Ketamine (off-label) is largely cash-pay. Some clinics bill evaluation-and-management codes alongside infusion codes, but commercial coverage is inconsistent.
Psilocybin and MDMA therapy services already have temporary CPT codes built in anticipation of approval. In June 2023, the AMA CPT Editorial Panel established Category III codes 0820T, 0821T, and 0822T for “Continuous In-Person Monitoring and Intervention During Psychedelic Medication Therapy.” These are placeholders — they’ll need to convert to permanent Category I codes to be widely reimbursable.
MacMillan’s view from the panel: traditional fee-for-service is a poor fit for treatments requiring 6–24 hours of clinical time. She expects value-based payment models to emerge as the dominant approach — and the CMMI innovation pilots in the executive order are the first concrete signal that’s already happening.
How to Find a Reputable Psychedelic Therapy Practice
A short checklist before you book:
- Look for established interventional psychiatry networks. Multi-modal practices (ketamine, Spravato, TMS, and psychedelic therapy when approved) are generally further along the safety and infrastructure curve than single-modality startups.
- Verify REMS certification for any Spravato program.

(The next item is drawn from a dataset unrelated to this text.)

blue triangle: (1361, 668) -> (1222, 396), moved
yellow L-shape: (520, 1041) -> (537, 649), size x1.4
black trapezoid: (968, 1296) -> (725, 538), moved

This is non-negotiable for that drug.
- Ask about the three-phase model. If a clinic offers the dosing piece without preparation and integration, that’s a red flag.

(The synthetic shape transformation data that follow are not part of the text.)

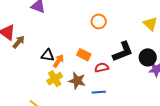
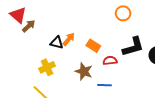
orange circle: (99, 21) -> (123, 13), moved
orange arrow: (58, 61) -> (69, 39), moved
yellow cross: (55, 79) -> (47, 67), moved

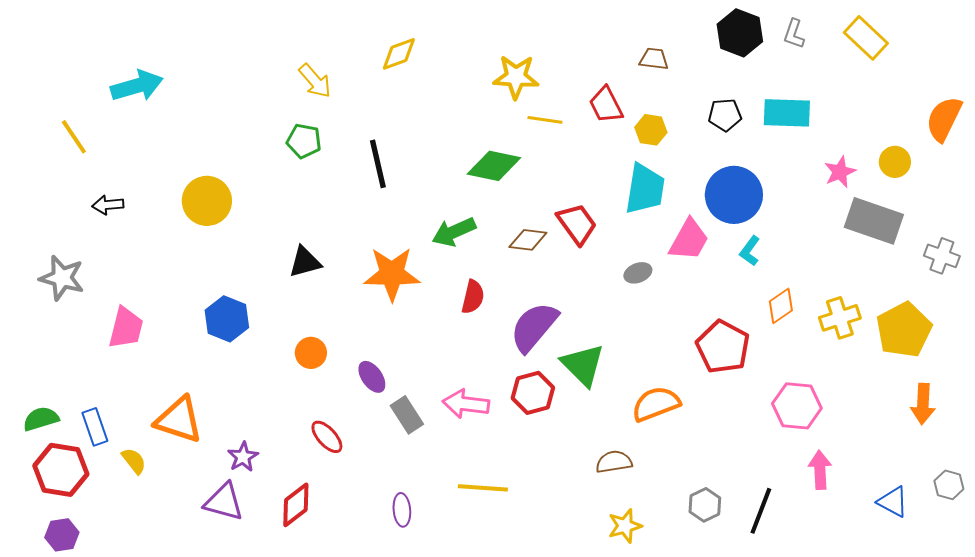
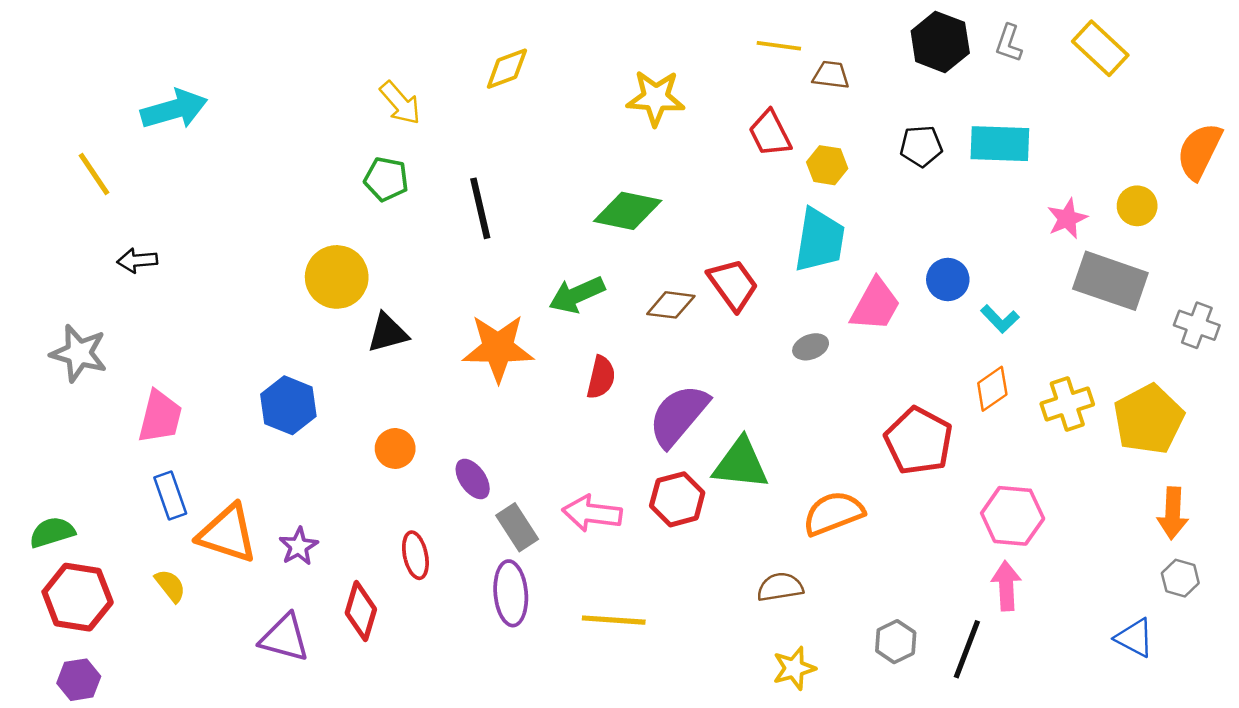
yellow line: (545, 120) -> (779, 46), moved
blue circle: (734, 195) -> (948, 280), moved, size x0.6
yellow circle: (207, 201) -> (337, 277), moved
cyan L-shape: (750, 251) -> (1000, 319), moved, turned -80
green triangle: (583, 365) -> (741, 464), turned -39
blue rectangle: (95, 427) -> (170, 495), moved
red ellipse: (327, 437) -> (415, 555), turned 30
purple star: (243, 457) -> (299, 546), moved
pink arrow: (820, 470) -> (1006, 586), moved
gray hexagon: (949, 485) -> (1180, 578), moved
red diamond: (296, 505) -> (361, 611), moved, turned -36
purple ellipse: (402, 510) -> (511, 593), moved, size x1.5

- Confirm in-person care. A telehealth-only ketamine prescription mailed to your house is not the same as a supervised clinical experience.
- Ask about prior authorization help. Reputable practices have staff who specialize in the 2–4 antidepressant-trial documentation that most payers require.
For patients who have cycled through multiple SSRIs without relief — and that, by some estimates from the landmark STARD trial, is roughly two-thirds of people who try them — psychedelic medicine isn’t fringe anymore. The federal tailwind is here. The science is here. The infrastructure is being built clinic by clinic. And in 2026, the question is no longer whether this category of treatment will reach patients, but how quickly and how safely it gets there.